• TEXT SEGMENT:
+ + + + +

Skip to main content

Open Questions

Design-level questions that aren't resolved yet. Unlike the items in Architecture Evolution or Future Layers, these are open in the sense that we don't yet know the right answer — not in the sense that someone just hasn't written the code.


How should codegraph metrics weight into techDebt?

Tracking: tea-rags-mcp-0li · research, P3

The Codegraph layer adds graph signals — in-degree, out-degree, betweenness centrality, cyclic-dependency flags, blast radius, change coupling (both static and temporal). The open question: how do they compose into the existing tech-debt score?

Concrete sub-questions:

  • Dominant signal? Is betweenness (topological importance) a better predictor of debt than raw fan-in, or is it vice versa? No definitive paper on code specifically — we'd need to benchmark on our own corpus.
  • File vs chunk level? Graph signals are inherently file-level. Does blending them into chunk-level scoring via alpha-dampening (the approach used for existing file/chunk signals) actually help, or does it just dilute the signal?
  • Temporal coupling weight? Files that change together over time (Zimmermann-Zeller associations) are a classic debt indicator — but they're derived from commit history, and agent-heavy histories inflate them. Does GIT SESSIONS need to be a hard prerequisite, or can we correct for noise differently?
  • Computational budget. Betweenness is O(V·E). On a 1M-LOC monorepo with 50k files, that's minutes. Can we approximate cheaply enough, or does graph analysis need a separate batch job instead of running at index time?

The constraint: any design must be compatible with the existing EnrichmentProvider contract and survive incremental reindex.


Can we detect harmful (negative-signal) knowledge?

Tracking: tea-rags-mcp-lhtp · research, P3

EggVolution has a confident story for confirming knowledge helped — cosine(egg, diff) on a good commit increments the viable counter. The inverse signal (an egg was harmful) is fundamentally harder.

The asymmetry:

  • TrueEgg (confirmed): egg → code change → cosine shows connection. Clear signal.
  • TearEgg (harmful): egg → code change → …silence? rollback? or nothing at all?

+ + + + +

• TASK REQUIREMENTS:
a) Please judge whether each statement agrees with the open-questions section, answering yes or no and quoting the words that decide it: (i) Computing betweenness is O(V·E). (ii) Graph signals are inherently chunk-level. (iii) Agent-heavy commit histories inflate temporal coupling.
b) Carry on writing the open-questions section, starting after its last line.

• ENTRIES:
+ + + + +

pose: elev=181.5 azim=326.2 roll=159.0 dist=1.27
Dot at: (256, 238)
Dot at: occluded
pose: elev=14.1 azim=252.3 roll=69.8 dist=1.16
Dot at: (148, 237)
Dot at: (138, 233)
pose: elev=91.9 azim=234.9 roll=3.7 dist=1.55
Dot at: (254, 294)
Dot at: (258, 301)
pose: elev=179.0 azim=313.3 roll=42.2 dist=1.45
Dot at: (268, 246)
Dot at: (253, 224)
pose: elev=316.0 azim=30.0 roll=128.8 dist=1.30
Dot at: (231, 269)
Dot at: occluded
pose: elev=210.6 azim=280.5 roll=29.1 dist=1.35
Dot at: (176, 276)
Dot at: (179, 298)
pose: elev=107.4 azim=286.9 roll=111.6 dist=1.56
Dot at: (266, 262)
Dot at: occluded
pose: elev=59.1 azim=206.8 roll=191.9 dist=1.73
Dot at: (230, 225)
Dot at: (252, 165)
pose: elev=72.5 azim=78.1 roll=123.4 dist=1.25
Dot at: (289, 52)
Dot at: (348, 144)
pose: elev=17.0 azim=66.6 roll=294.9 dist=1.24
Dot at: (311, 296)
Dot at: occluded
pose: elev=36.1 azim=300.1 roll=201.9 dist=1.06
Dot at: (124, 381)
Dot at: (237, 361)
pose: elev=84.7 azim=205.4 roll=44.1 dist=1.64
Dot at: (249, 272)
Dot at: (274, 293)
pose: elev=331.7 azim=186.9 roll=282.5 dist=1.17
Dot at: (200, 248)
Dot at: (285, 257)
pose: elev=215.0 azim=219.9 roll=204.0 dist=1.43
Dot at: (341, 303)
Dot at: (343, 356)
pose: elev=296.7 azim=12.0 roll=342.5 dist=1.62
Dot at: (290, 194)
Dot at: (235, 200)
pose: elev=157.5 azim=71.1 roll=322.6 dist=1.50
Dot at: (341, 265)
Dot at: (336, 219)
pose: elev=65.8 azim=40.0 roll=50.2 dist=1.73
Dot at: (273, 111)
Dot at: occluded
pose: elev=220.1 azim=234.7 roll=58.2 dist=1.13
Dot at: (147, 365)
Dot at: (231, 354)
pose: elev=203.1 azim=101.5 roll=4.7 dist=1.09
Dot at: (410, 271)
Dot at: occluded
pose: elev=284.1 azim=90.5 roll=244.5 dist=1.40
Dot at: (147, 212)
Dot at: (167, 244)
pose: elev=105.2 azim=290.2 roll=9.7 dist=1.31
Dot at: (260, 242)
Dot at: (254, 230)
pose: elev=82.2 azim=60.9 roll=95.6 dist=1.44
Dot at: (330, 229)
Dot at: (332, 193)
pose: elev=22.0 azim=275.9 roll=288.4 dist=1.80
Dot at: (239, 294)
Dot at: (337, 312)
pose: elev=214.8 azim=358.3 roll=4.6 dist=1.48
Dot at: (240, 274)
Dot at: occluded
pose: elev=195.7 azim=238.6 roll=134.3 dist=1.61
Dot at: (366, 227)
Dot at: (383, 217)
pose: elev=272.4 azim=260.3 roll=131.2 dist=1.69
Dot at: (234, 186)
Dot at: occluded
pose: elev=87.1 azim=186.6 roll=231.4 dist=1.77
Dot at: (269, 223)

+ + + + +

• RESULTS OF THE EXERCISE:
a)
(i) Yes: "Betweenness is O(V·E)."
(ii) No: "Graph signals are inherently file-level."
(iii) Yes: "they're derived from commit history, and agent-heavy histories inflate them."

b)
The DO/DON'T inversion: an egg saying "don't use X" has inverted cosine semantics:

  • cosine(egg, diff) high → the prohibited pattern was USED (bad)
  • cosine(egg, diff) low → prohibition honoured OR the egg isn't relevant. Can't distinguish.

Three possible signal sources, in decreasing reliability:

  1. Explicit rollback — commit message patterns ("revert", "undo", ticket reopened). Cheap but rare.
  2. Subsequent bug-fix commit — if a change that matched an egg triggered a bug-fix commit soon after, the egg was probably wrong. Reliable only at statistical scale.
  3. Missing cosine signal over time — an egg never gets cited; that's weak evidence it's either irrelevant or wrong. Hard to distinguish from "just not seen this code path yet".

The design question is whether any combination of these is strong enough to drive automatic fossilisation, or whether human review must stay in the loop for sterile-counter increments.


Per-project benchmarks — what does "works" mean?

TeaRAGs ships no benchmark harness. Each team that adopts it runs one against their corpus, their query distribution, their labels. That's honest — there isn't one "right" benchmark — but it leaves adopters without a starting point.

Open question: do we ship a minimal, opt-in evaluation kit — a recipe that says "collect 20 real queries, record the result you used, compute MRR" — and if so, should it be a CLI subcommand, a skill, or a pure documentation page?

A harness would also let us measure rerank-preset trade-offs empirically instead of via intuition. Today the presets are curated by hand; we don't have data to say "hotspots preset is 12% better than relevance for query class X."

Tangent: the existing /optimize-skill eval harness in the plugin already measures skill-level effectiveness. Applying the same pattern to retrieval quality is a natural extension — but skill evals test instruction-following, not retrieval accuracy. The unit of measurement differs.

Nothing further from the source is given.